SQEX TOKEN should replicate Google 2-step encyption.

[RyanW]

The requirement to enter a one-time password each time users log in makes the SQEX TOKEN app less appealing as a security solution.

SQEX has incorrectly flagged my account as compromised three times, usually when I play outside of a normal time (like the occasional all-night session). I downloaded the SQEX Token to try and prevent this inconvenience.

After using it for a few days, I would rather change my password every months when SQEX incorrectly thinks I've been hacked and locks my account.

Suggest that SQEX attempt to replicate the user experience of Google's "2-step encryption."

1. User registers phone and links to account.
2. User logs in for first time and enters one-time code.
3. Users computer is securely synced to account
4. No further "one-time password" is necessary unless unsafe activity is detected.

[Andrewzz]

I wholeheartedly agree with this.

[KraggyKor]

Um, what is "Google's 2-step encryption" and how does that relate to the security problem the Token system SE and many other MMOs and other types of organisation solves?

[Andrewzz]

He's speaking of Google Authenticator. You require to enter the one time code only once on your PC, so you mark it as "safe"

https://play.google.com/store/apps/d...ticator2&hl=en

[worldofneil]

Users computer is securely synced to account

On your local computer the Google identifier is stored in a cookie. If you clear your browser cookies (or even use a different browser), it won't know who you are and you'll have to use the one-time-password again the next time you login to Google.

If SE were to replicate that behaviour (and mark a computer as safe), they'd have to store that information on your computer somewhere which automatically makes it a target for would-be hackers (like they did with the autosave password file that FFXI used).

SE probably don't want the headache of people screaming about their accounts being compromised, even though they used one-time-passwords, because it makes the whole system sound insecure so they don't give us the option to register a particular computer as "safe".
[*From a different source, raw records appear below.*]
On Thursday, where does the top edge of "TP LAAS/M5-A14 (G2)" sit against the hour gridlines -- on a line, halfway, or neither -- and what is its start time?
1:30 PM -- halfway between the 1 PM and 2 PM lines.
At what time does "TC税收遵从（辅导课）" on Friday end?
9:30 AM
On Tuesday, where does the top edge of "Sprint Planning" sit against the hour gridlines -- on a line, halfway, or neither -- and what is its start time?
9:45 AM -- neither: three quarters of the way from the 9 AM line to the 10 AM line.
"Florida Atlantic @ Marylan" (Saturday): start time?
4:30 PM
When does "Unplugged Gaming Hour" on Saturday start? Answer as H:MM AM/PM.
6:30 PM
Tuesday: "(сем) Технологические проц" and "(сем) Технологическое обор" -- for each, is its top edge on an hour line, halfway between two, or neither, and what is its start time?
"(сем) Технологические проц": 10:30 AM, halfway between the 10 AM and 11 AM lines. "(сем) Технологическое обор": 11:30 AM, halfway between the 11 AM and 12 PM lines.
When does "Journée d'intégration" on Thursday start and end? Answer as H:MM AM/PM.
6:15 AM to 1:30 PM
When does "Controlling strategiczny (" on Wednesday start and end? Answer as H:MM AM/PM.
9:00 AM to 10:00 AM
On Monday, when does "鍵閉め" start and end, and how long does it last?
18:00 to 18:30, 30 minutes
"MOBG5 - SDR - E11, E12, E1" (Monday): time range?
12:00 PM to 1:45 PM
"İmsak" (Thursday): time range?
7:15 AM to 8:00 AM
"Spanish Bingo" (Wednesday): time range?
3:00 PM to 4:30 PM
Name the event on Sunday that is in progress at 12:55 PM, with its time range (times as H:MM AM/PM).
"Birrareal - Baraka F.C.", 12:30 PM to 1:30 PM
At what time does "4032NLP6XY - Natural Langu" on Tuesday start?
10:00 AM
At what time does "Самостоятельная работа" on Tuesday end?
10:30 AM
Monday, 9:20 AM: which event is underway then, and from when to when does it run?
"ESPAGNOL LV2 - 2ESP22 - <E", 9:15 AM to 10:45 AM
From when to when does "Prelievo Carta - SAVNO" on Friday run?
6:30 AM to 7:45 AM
Personally I'd rather they did use Google Authenticator, but as it is right now I have it on my home-screen of my phone and opening it gives me a code straight away so it couldn't really be much simpler.

[Andrewzz]

It could be implemented using IP, so while your modem doesn't reset or if you're using a static IP you won't require to input the code again.

[worldofneil]

It could be implemented using IP, so while your modem doesn't reset or if you're using a static IP you won't require to input the code again.

True and to be fair that is how Guild Wars 2 does it. I have to wonder how many people forget they have a security token added (and lose/change their phone etc) if they use it so infrequently.

The launcher uses an internet explorer frame, so they can probably its cookies.

Yes that's true, I didn't think of that. I had a look and sure enough there's a cookie for ffxiv-login.square-enix.com.

[Andrewzz]

I have to wonder how many people forget they have a security token added (and lose/change their phone etc) if they use it so infrequently.

Is not like that, your modem will reset itself every week or so, so you would have to input the code on a weekly basis.

[worldofneil]

Is not like that, your modem will reset itself every week or so, so you would have to input the code on a weekly basis.

Only if you get a new IP when that happens. I have a static IP with my current provider and forgot that I even had an authenticator on GW2 until this topic came up. I've only had my GW2 account for a year, but in that time I've never had to use the authenticator. If I login somewhere else (or change provider), I'll have a new IP and will need the authenticator, which luckily I still have setup, but my point was that I wondered how many people have static IPs (or virtually static) and forget they have an authenticator on their account so when they come to use it, they're out of luck if since change phone/forgot about it etc.

[Kitai]

Is not like that, your modem will reset itself every week or so, so you would have to input the code on a weekly basis.

I have dynamic IP, but I've had the same IP for over a year now. It all depends on how your ISP does it, and how stable your router is.